### WHAT TO PRODUCE
The answer should consist of each line from the data below that includes "none".

(Entries taken from a collection)
○ ○ ○ ○ ○
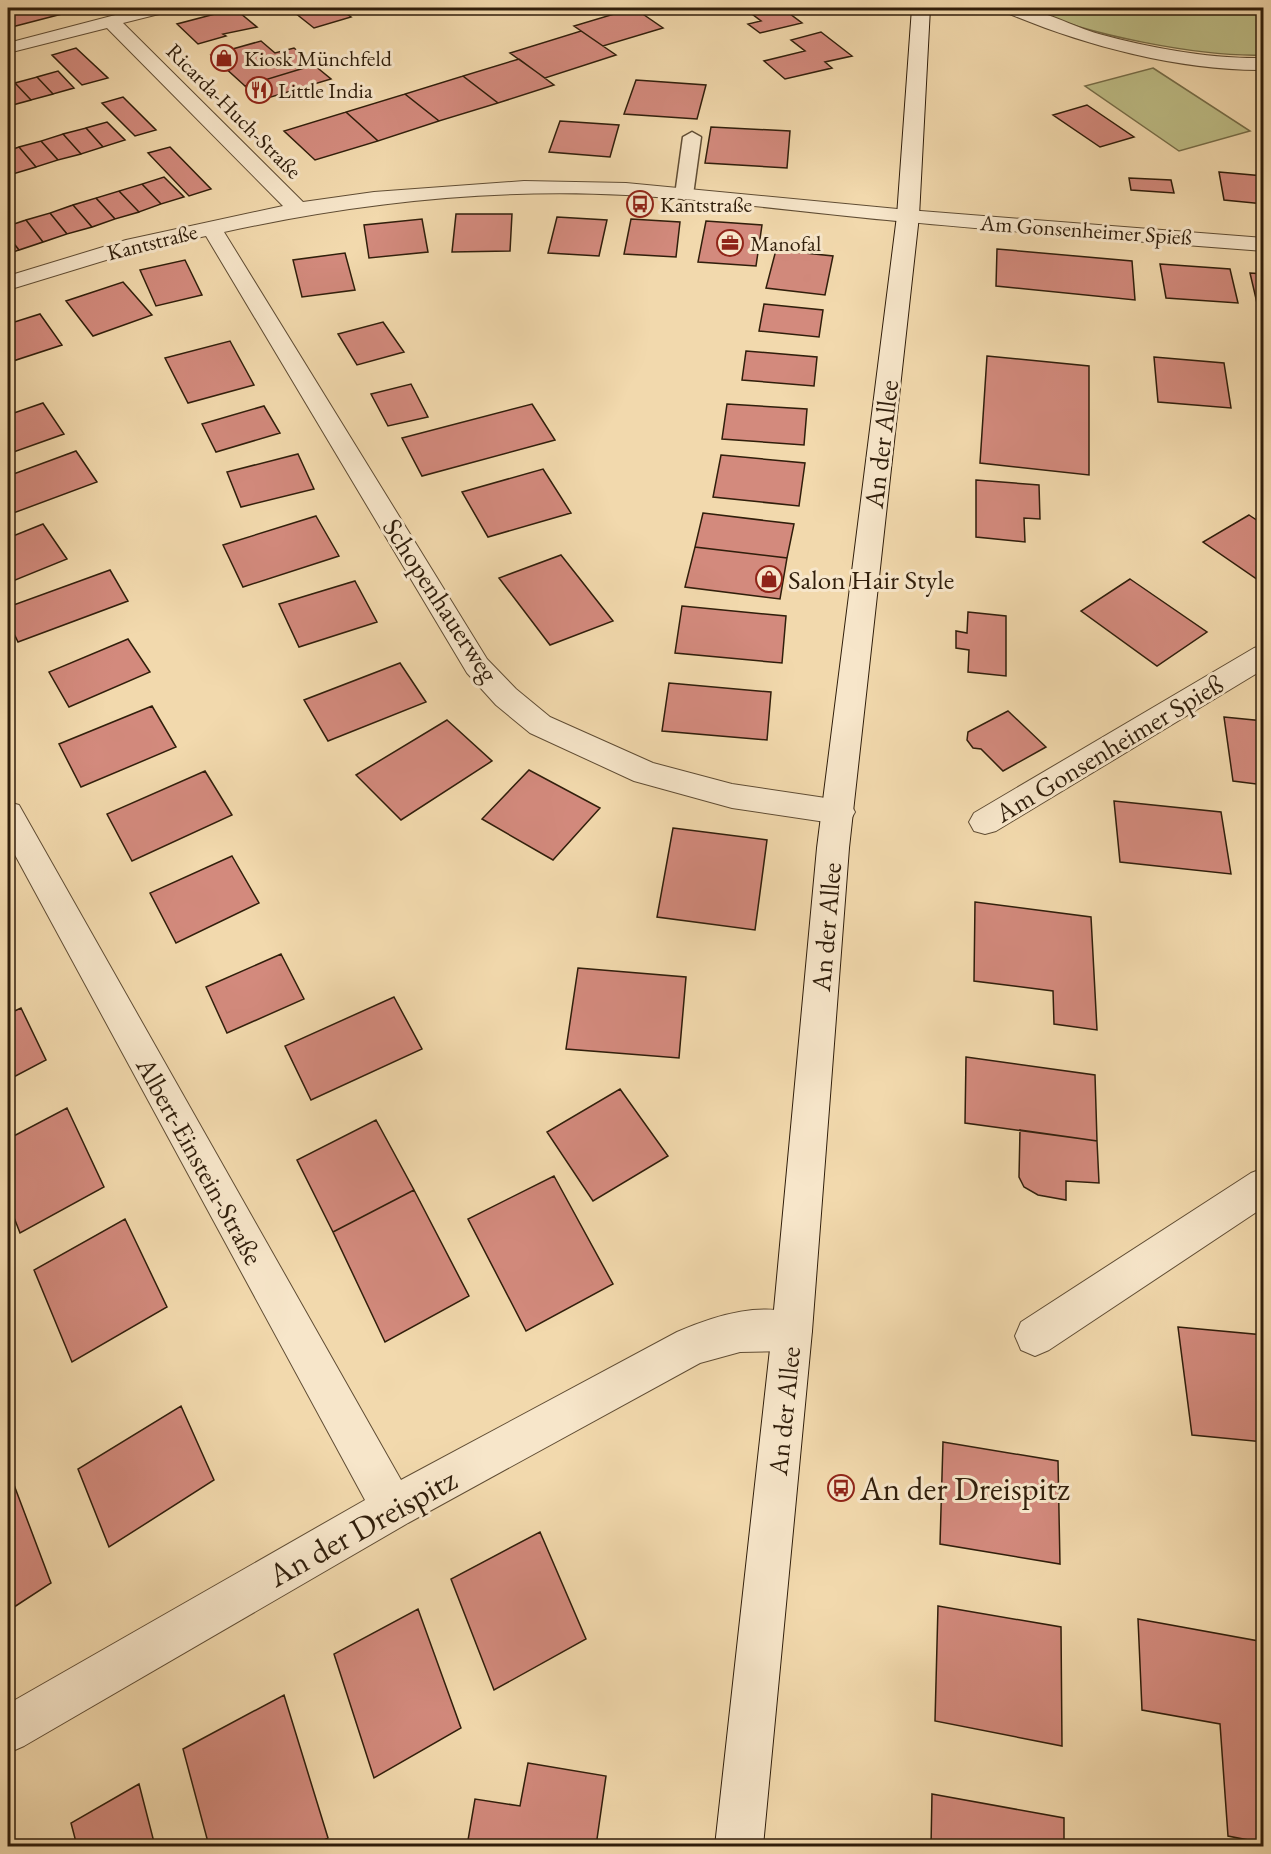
<svg xmlns="http://www.w3.org/2000/svg" width="1271" height="1854" font-family="'EB Garamond',serif">
	<rect width="100%" height="100%" fill="#f2d9ad"/>
	<filter id="stains"><feTurbulence type="fractalNoise" baseFrequency=".00333" numOctaves="4"/><feColorMatrix values="0 0 0 0 .2 0 0 0 0 .09 0 0 0 0 .02 0 0 0 .5 -.17"/></filter>
	<radialGradient id="worn" r=".72"><stop offset=".6" stop-color="#630" stop-opacity="0"/><stop offset="1" stop-color="#630" stop-opacity=".3"/></radialGradient>
	<path fill="#bebe87" stroke="#776e49" stroke-width="1.5" d="M1029,8H1263V55C1202,57 1084,35 1029,8Z
		M1153,68L1250,131L1179,151L1085,86Z"/>
	<path fill="#d38a7d" stroke="#301e0b" stroke-width="1.5" d="M8,8H85L8,28Z
		M338,8L351,17L314,28L290,9Z
		M634,8L663,28L603,46L574,26Z
		M744,8H782L802,23L760,33L748,24L761,21Z
		M230,10L235,14L240,13L257,27L223,34L226,36L198,44L177,24Z
		M581,31L616,55L545,78L510,53Z
		M821,32L852,56L825,62L832,68L785,79L764,61L805,51L791,40Z
		M261,41L275,53L294,48L314,65L245,86L211,55Z
		M76,48L108,78L82,85L52,55Z
		M519,59L554,85L498,103L463,76Z
		M314,65L331,79L261,100L245,86Z
		M58,71L74,88L53,94L37,77Z
		M463,76L498,103L439,121L405,94Z
		M37,77L53,94L31,100L15,83Z
		M636,80L706,85L697,119L624,114Z
		M15,83L31,100L9,106L8,85Z
		M405,94L439,121L378,141L346,112Z
		M123,97L156,130L135,136L102,103Z
		M1087,105L1134,137L1100,147L1053,115Z
		M346,112L378,141L315,160L284,131Z
		M560,121L619,125L610,157L549,152Z
		M107,122L125,140L103,147L86,128Z
		M711,127L790,131L787,168L705,163Z
		M86,128L103,147L81,154L63,134Z
		M63,134L81,154L58,160L41,141Z
		M41,141L58,160L36,167L19,147Z
		M19,147L36,167L13,174L8,168V151Z
		M170,147L211,189L189,196L148,153Z
		M1219,172L1264,176V204L1224,200Z
		M164,177L184,197L161,204L142,184Z
		M1129,178L1171,180L1174,193L1131,190Z
		M142,184L161,204L139,212L119,191Z
		M119,191L139,212L115,219L96,198Z
		M96,198L115,219L92,227L73,205Z
		M73,205L92,227L67,234L50,213Z
		M50,213L67,234L43,242L26,220Z
		M456,214H512L510,251L452,252Z
		M557,217L607,220L599,256L548,253Z
		M422,219L428,252L369,258L364,225Z
		M631,219L680,222L676,257L624,254Z
		M26,220L43,242L19,250L8,236V226Z
		M706,221L762,225L756,266L698,262Z
		M8,236L19,250L8,254Z
		M997,249L1132,261L1135,300L996,286Z
		M776,250L833,256L825,295L766,288Z
		M345,253L355,290L302,297L293,260Z
		M185,260L202,295L156,306L140,270Z
		M1160,264L1230,269L1238,303L1166,298Z
		M1250,273L1264,274V303H1257Z
		M123,282L152,315L93,336L66,301Z
		M764,304L823,310L819,337L759,331Z
		M40,314L62,345L13,361L8,354V324Z
		M383,322L404,352L357,365L338,334Z
		M230,341L254,385L188,403L165,358Z
		M746,351L817,357L814,386L742,380Z
		M987,356L1089,366V475L980,463Z
		M1154,357L1224,363L1231,408L1158,402Z
		M411,384L428,417L388,426L371,394Z
		M43,403L64,434L8,454V415Z
		M532,404L555,440L422,476L402,438Z
		M727,404L807,409L804,445L722,439Z
		M264,406L280,433L216,452L202,424Z
		M76,451L97,482L8,515V476Z
		M298,454L314,489L241,507L227,472Z
		M721,455L805,463L799,506L713,497Z
		M543,469L571,513L488,537L462,492Z
		M976,480L1039,485L1040,519L1024,518L1025,542L976,537Z
		M703,513L794,524L787,558L695,547Z
		M1249,515L1264,525V584L1203,542Z
		M316,516L339,556L243,587L223,545Z
		M43,524L67,559L8,583V538Z
		M695,547L787,558L780,599L685,587Z
		M561,555L613,621L550,645L499,578Z
		M110,570L128,601L18,642L8,621V607Z
		M1130,579L1207,632L1157,666L1081,611Z
		M355,581L377,622L299,647L279,604Z
		M682,606L786,616L782,663L675,653Z
		M968,612L1006,616V676L968,672L969,650L956,648V631L967,633Z
		M128,639L150,672L69,707L49,672Z
		M400,663L426,702L328,741L304,700Z
		M669,683L771,692L767,740L662,731Z
		M152,706L176,747L81,787L59,744Z
		M1008,711L1046,747L1003,771L981,749L973,748L967,740L968,732Z
		M1224,717L1264,721V785L1233,781Z
		M447,720L492,761L401,820L356,775Z
		M529,770L600,808L553,860L482,819Z
		M205,771L232,815L132,861L107,814Z
		M1114,801L1221,812L1231,874L1120,862Z
		M673,828L767,840L755,930L657,917Z
		M232,856L259,903L176,943L150,893Z
		M975,902L1091,917L1097,1030L1054,1024L1053,991L974,981Z
		M281,954L304,999L227,1033L206,987Z
		M578,968L686,977L679,1058L566,1049Z
		M394,997L422,1049L311,1100L285,1046Z
		M21,1008L46,1060L8,1080V1014Z
		M966,1057L1095,1075L1097,1141L965,1123Z
		M620,1089L668,1156L593,1201L547,1132Z
		M67,1108L104,1187L20,1233L8,1202V1139Z
		M376,1120L414,1190L333,1232L297,1160Z
		M1020,1130L1097,1141L1099,1183L1066,1181V1200L1038,1195L1024,1187L1019,1177Z
		M554,1176L613,1284L526,1331L468,1219Z
		M414,1190L469,1296L385,1342L333,1232Z
		M125,1219L167,1307L72,1362L34,1270Z
		M1178,1327L1264,1335V1442L1192,1435Z
		M181,1406L214,1480L109,1547L78,1469Z
		M943,1442L1058,1461L1060,1564L940,1544Z
		M11,1477L51,1583L8,1611V1479Z
		M540,1532L586,1639L494,1690L451,1579Z
		M938,1606L1061,1627L1062,1746L935,1721Z
		M418,1609L461,1728L374,1778L334,1654Z
		M1138,1619L1264,1642V1843L1228,1836L1220,1724L1142,1710Z
		M284,1695L328,1838L313,1846H209L183,1749Z
		M528,1763L606,1776L596,1846H467L475,1799L520,1806Z
		M139,1784L155,1846H77L71,1823Z
		M932,1794L1064,1818V1846H931Z"/>
	<g fill="none" stroke-linecap="round" stroke-linejoin="round">
		<defs>
			<path id="service" d="M692,132L701,137L693,195L684,200L675,195L683,137Z"/>
			<path id="minor" d="M142,8H170L167,12L123,23L303,202L374,192L524,181L626,183L908,210L1264,238V251C1145,242 1026,233 908,222C814,214 720,200 626,195C491,188 356,203 224,232L487,659L516,689L550,717L653,763L732,784L839,800L850,803L855,812L850,821L839,824L732,808L634,781L530,733L496,705L467,673L206,236L139,250L8,290V276L126,240L283,206L107,28L8,53V43Z
				M1002,8C1034,4 1068,25 1099,34C1151,48 1209,59 1264,58V70C1179,71 1082,45 1005,12Z
				M1264,645V669L996,831L985,834L974,831L969,822L974,813L1254,648Z
				M8,802L19,805L401,1480L677,1332C716,1315 764,1300 806,1317L812,1331L806,1345L792,1351L740,1352L700,1363L408,1523L24,1746L8,1753V1704L365,1500L8,842Z
				M1264,1168V1207L1049,1350L1035,1356L1021,1350L1015,1336L1021,1322L1251,1173Z"/>
			<path id="secondary" d="M912,8H930L919,216L849,848L812,1331L763,1846H715L772,1331L817,848L897,216Z"/>
		</defs>
		<use href="#service" stroke="#604d34" stroke-width="3"/>
		<use href="#minor" stroke="#604d34" stroke-width="2"/>
		<use href="#secondary" stroke="#301e0b" stroke-width="2"/>
		<use href="#service" fill="#f7e6ca" fill-rule="evenodd"/>
		<use href="#minor" fill="#f7e6ca" fill-rule="evenodd"/>
		<use href="#secondary" fill="#f7e6ca" fill-rule="evenodd"/>
	</g>
	<defs>
		<symbol id="shop-ring" viewBox="-11 -11 22 22"><circle r="9.5" fill="#f7e6ca" stroke="#8f2418" stroke-width="1.5"/><path d="M-5-2.5h2.3a2.7 3.5 0 0 1 5.4 0H5L5.5 6h-11ZM-1.5-2.5h3a1.5 2.3 0 0 0-3 0Z" fill="#8f2418"/></symbol>
		<symbol id="restaurant-ring" viewBox="-11 -11 22 22"><circle r="9.5" fill="#f7e6ca" stroke="#8f2418" stroke-width="1.5"/><path d="M-5-6h1v4h1v-4h1v4h1v-4h1v5L-1.5 .5V6h-2V.5L-5-1ZM5-6V6H3V1.5H1.5Q1.5-4 5-6Z" fill="#8f2418"/></symbol>
		<symbol id="bus-ring" viewBox="-11 -11 22 22"><circle r="9.5" fill="#f7e6ca" stroke="#8f2418" stroke-width="1.5"/><path d="M-5-6H5V4H4V6H2V4H-2V6H-4V4H-5ZM-3.5-4V0h7V-4ZM-3.5 1.2v1.5H-2V1.2ZM2 1.2v1.5H3.5V1.2Z" fill="#8f2418"/></symbol>
		<symbol id="office-ring" viewBox="-11 -11 22 22"><circle r="9.5" fill="#f7e6ca" stroke="#8f2418" stroke-width="1.5"/><path d="M-6-3h4V-5.5h4V-3h4V5H-6ZM-1-4.5V-3h2v-1.5ZM-6 0V1H6V0Z" fill="#8f2418"/></symbol>
	</defs>
	<g fill-rule="evenodd">
		<use href="#shop-ring" x="209" y="43" width="30" height="30"/>
		<use href="#restaurant-ring" x="244" y="75" width="30" height="30"/>
		<use href="#bus-ring" x="625" y="189" width="30" height="30"/>
		<use href="#office-ring" x="715" y="228" width="30" height="30"/>
		<use href="#shop-ring" x="754" y="564" width="30" height="30"/>
		<use href="#bus-ring" x="826" y="1473" width="30" height="30"/>
	</g>
	<g text-anchor="middle" dominant-baseline="central" stroke-width="6" stroke-linejoin="round" paint-order="stroke">
		<g font-size="22" fill="#301e0b" stroke="#f7e6ca" text-anchor="start">
			<text x="244" y="58">Kiosk Münchfeld</text>
			<text x="278" y="90">Little India</text>
			<text x="660" y="204">Kantstraße</text>
			<text x="750" y="243">Manofal</text>
		</g>
		<g font-size="22" fill="#301e0b" stroke="#f7e6ca">
			<text transform="translate(234 111) rotate(45)">Ricarda-Huch-Straße</text>
			<text transform="translate(1086 230) rotate(4)">Am Gonsenheimer Spieß</text>
			<text transform="translate(152 242) rotate(-14)">Kantstraße</text>
		</g>
		<g font-size="27" fill="#301e0b" stroke="#f7e6ca">
			<text transform="translate(881 444) rotate(-83)">An der Allee</text>
			<text transform="translate(441 600) rotate(57)">Schopenhauerweg</text>
			<text transform="translate(1109 748) rotate(-31)">Am Gonsenheimer Spieß</text>
			<text transform="translate(826 927) rotate(-85)">An der Allee</text>
			<text transform="translate(200 1161) rotate(61)">Albert-Einstein-Straße</text>
			<text transform="translate(784 1411) rotate(-84)">An der Allee</text>
		</g>
		<g font-size="27" fill="#301e0b" stroke="#f7e6ca" text-anchor="start">
			<text x="788" y="579">Salon Hair Style</text>
		</g>
		<g font-size="33" fill="#301e0b" stroke="#f7e6ca" text-anchor="start">
			<text x="860" y="1488">An der Dreispitz</text>
		</g>
		<g font-size="33" fill="#301e0b" stroke="#f7e6ca">
			<text transform="translate(362 1527) rotate(-29)">An der Dreispitz</text>
		</g>
	</g>
	<rect width="1271" height="1854" fill="none" stroke="#f2d9ad" stroke-width="30"/>
	<rect x="9" y="9" width="1253" height="1836" fill="none" stroke="#301e0b" stroke-width="3"/>
	<rect x="15" y="15" width="1241" height="1824" fill="none" stroke="#301e0b" stroke-width="1.5"/>
	<rect width="100%" height="100%" filter="url(#stains)"/>
	<rect width="100%" height="100%" fill="url(#worn)"/>
</svg>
○ ○ ○ ○ ○
### ANSWER TO THE EXERCISE
	<g fill="none" stroke-linecap="round" stroke-linejoin="round">
	<rect width="1271" height="1854" fill="none" stroke="#f2d9ad" stroke-width="30"/>
	<rect x="9" y="9" width="1253" height="1836" fill="none" stroke="#301e0b" stroke-width="3"/>
	<rect x="15" y="15" width="1241" height="1824" fill="none" stroke="#301e0b" stroke-width="1.5"/>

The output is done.